Tatsächlich liebt der Ginseng, die Wurzel mit den vielfältigen Heilwirkungen, das Klima und die Böden um den 45. nördlichen Breitengrad. Das nutzen US-amerikanische Farmer seit über 100 Jahren und exportieren ihren Ginseng nach Asien.
Meister der Autobiografie
«Gingsenwurzeln» ist allerdings kein esoterisches Sachbuch über die geheimnisvolle Heilknolle. Der Titel verweist auch auf Thompsons persönliche Wurzeln, auf seine Herkunft, seine Geschichte.
Craig Thompson gilt als ein Meister der Autobiografie. Weltruhm erlangte er vor rund 20 Jahren mit der Graphic Novel «Blankets», der schonungslosen Abrechnung mit dem fundamentalistisch-evangelikalen Milieu, in welchem er aufgewachsen ist. Seine Eltern waren wiedergeborene Christen, die ihre Kinder mit grösster Strenge aufzogen.

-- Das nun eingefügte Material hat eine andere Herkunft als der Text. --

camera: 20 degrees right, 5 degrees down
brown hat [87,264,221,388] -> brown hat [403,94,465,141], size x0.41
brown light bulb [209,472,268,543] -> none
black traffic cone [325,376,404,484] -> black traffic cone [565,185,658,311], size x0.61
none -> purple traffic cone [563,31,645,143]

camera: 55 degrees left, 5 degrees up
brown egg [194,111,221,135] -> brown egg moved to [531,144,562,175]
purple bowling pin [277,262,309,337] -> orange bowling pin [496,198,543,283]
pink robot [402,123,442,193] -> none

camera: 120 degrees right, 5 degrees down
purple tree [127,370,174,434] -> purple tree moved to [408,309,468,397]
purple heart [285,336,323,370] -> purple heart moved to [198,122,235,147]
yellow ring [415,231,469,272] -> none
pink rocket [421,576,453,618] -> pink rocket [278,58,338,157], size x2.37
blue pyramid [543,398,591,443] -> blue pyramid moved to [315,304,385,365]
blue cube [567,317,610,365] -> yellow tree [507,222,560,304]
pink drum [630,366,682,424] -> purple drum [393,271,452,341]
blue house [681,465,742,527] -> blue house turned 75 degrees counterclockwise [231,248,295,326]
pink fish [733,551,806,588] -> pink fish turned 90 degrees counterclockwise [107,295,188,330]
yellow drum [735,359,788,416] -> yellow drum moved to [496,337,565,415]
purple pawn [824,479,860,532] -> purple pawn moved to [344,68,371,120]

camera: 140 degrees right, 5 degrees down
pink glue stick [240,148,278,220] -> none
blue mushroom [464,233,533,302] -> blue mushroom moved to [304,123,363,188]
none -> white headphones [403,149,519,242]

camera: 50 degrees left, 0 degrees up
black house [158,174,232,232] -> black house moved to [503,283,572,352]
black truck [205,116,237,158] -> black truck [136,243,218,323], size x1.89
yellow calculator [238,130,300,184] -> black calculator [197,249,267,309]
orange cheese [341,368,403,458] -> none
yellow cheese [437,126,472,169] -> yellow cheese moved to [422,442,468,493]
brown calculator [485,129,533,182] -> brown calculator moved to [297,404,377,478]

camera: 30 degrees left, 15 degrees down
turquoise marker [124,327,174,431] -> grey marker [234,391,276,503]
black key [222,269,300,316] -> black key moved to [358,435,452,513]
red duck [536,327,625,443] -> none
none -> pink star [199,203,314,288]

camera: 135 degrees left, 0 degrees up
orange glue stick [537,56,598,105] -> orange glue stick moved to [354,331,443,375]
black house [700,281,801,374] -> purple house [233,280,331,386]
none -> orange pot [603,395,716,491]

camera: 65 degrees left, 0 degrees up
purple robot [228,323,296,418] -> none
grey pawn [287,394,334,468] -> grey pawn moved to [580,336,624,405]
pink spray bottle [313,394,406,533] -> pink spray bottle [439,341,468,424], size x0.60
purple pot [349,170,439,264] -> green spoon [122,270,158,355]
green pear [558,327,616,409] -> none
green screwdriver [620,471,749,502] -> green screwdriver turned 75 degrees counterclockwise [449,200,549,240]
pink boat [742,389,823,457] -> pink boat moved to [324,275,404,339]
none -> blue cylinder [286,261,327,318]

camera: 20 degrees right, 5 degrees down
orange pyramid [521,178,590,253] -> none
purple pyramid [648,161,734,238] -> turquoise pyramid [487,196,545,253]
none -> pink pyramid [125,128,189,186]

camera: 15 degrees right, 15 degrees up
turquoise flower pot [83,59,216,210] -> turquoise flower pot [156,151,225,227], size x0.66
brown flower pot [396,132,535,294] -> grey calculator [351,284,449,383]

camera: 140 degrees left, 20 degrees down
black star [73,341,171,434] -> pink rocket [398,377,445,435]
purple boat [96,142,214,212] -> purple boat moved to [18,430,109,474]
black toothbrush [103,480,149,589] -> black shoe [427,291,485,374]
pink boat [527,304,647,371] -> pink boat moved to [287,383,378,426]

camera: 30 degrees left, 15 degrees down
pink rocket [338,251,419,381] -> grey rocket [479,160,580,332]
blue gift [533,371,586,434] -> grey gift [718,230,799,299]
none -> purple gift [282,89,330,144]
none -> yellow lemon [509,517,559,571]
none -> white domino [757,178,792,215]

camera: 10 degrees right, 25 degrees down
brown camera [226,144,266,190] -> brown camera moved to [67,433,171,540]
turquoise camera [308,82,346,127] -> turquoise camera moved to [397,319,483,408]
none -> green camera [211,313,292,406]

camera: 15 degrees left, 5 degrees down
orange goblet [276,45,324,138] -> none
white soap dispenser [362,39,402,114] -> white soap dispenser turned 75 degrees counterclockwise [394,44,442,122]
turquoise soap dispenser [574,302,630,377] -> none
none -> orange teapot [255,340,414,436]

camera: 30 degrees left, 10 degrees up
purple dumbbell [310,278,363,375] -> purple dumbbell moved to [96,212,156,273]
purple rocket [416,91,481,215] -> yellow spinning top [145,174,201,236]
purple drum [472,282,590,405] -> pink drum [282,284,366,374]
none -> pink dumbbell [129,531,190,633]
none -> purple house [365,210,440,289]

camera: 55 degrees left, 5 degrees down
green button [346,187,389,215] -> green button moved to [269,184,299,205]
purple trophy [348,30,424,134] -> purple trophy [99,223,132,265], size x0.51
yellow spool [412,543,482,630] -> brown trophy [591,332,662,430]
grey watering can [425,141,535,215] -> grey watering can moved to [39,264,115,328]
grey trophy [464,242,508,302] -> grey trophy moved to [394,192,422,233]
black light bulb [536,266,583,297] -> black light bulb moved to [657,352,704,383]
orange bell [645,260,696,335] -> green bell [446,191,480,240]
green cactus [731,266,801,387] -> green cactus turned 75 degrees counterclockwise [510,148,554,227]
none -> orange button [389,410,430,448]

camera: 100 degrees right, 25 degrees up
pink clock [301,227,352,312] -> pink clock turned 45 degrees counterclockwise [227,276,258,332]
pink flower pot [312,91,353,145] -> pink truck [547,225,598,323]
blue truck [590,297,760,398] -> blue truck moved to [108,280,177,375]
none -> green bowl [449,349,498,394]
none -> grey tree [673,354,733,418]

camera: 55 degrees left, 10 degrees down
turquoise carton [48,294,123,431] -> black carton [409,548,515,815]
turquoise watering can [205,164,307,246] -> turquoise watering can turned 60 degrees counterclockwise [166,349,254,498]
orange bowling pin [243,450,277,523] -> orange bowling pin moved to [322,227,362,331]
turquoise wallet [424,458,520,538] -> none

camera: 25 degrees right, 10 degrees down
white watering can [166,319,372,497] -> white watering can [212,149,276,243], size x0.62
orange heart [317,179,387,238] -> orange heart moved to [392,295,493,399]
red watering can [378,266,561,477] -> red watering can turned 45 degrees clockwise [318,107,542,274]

Die vielen Facetten des Ginseng
«Ginsengwurzeln» ist eine hochkomplexe Mischung aus Autobiografie und Familiengeschichte, aus Reportage, Geschichtsbuch und Essay. Auf 450 Seiten umkreist die Graphic Novel sehr unterschiedliche Themen: die Mythologie und die Heilkräfte des Ginsengs, Wirtschaftspolitik zwischen Globalisierung und Protektionismus, Klassenkampf und Migration und nicht zuletzt ökologische Aspekte wie Pestizide und den Klimawandel.
Im Mittelpunkt steht immer Craig Thompson selbst: Zwanzig Jahre nach «Blankets» kehrt er zurück an den Ort seiner Kindheit und setzt sich erneut mit seinem Aufwachsen auseinander, mit seinen Geschwistern und vor allem mit seinen Eltern, mit denen er sich auszusöhnen beginnt.
Subtile Verästelungen
Die Ginsengwurzel kann dabei als Metapher dienen – eine menschenähnlich aussehende Wurzel mit vielen feinen Wurzelfäden, die beim Ausgraben nicht abgerissen werden dürfen. So taucht Thompson in seine Geschichte ein und nimmt möglichst alle Verästelungen mit, die an der zentralen Knolle hängen.
Das kann Weltpolitik sein: Thompson erzählt die Geschichte der Hmong, einem Volk aus Laos, das im Vietnamkrieg an der Seite der CIA kämpfte und dann von den USA im Stich gelassen wurden. Einige Hmong schafften die Flucht – und arbeiten seither im Ginsenganbau.
Doch Thompson bringt auch eine persönliche Note ein. So reflektiert er seine künstlerische Krise und schildert seine Versuche, die Fibromatose zu kurieren, eine Autoimmunkrankheit, die seine Hände so lähmt, dass er jahrelang nur unter Schmerzen zeichnen kann. Die Ursache: Die Pestizide, die er als Kind eingeatmet hat.
Herumwuselnde Wurzelknollen
Zeichnerisch ist Thompson eine Klasse für sich: Sein schwarz-weiss-roter Strich ist realistisch, seine Figuren leben, die Bilder stecken voller Details. Oft überhöht er die Realität metaphorisch oder lässt muntere Ginsengknollen mit grossen Augen das Geschehen kommentieren.
Thompson ist ein begnadeter Erzähler, der locker und zwingend von Thema zu Thema hüpft, immer wieder überraschende Aspekte aufgreift und doch nie die zentrale Wurzel seiner Erzählung aus den Augen verliert – sich selbst.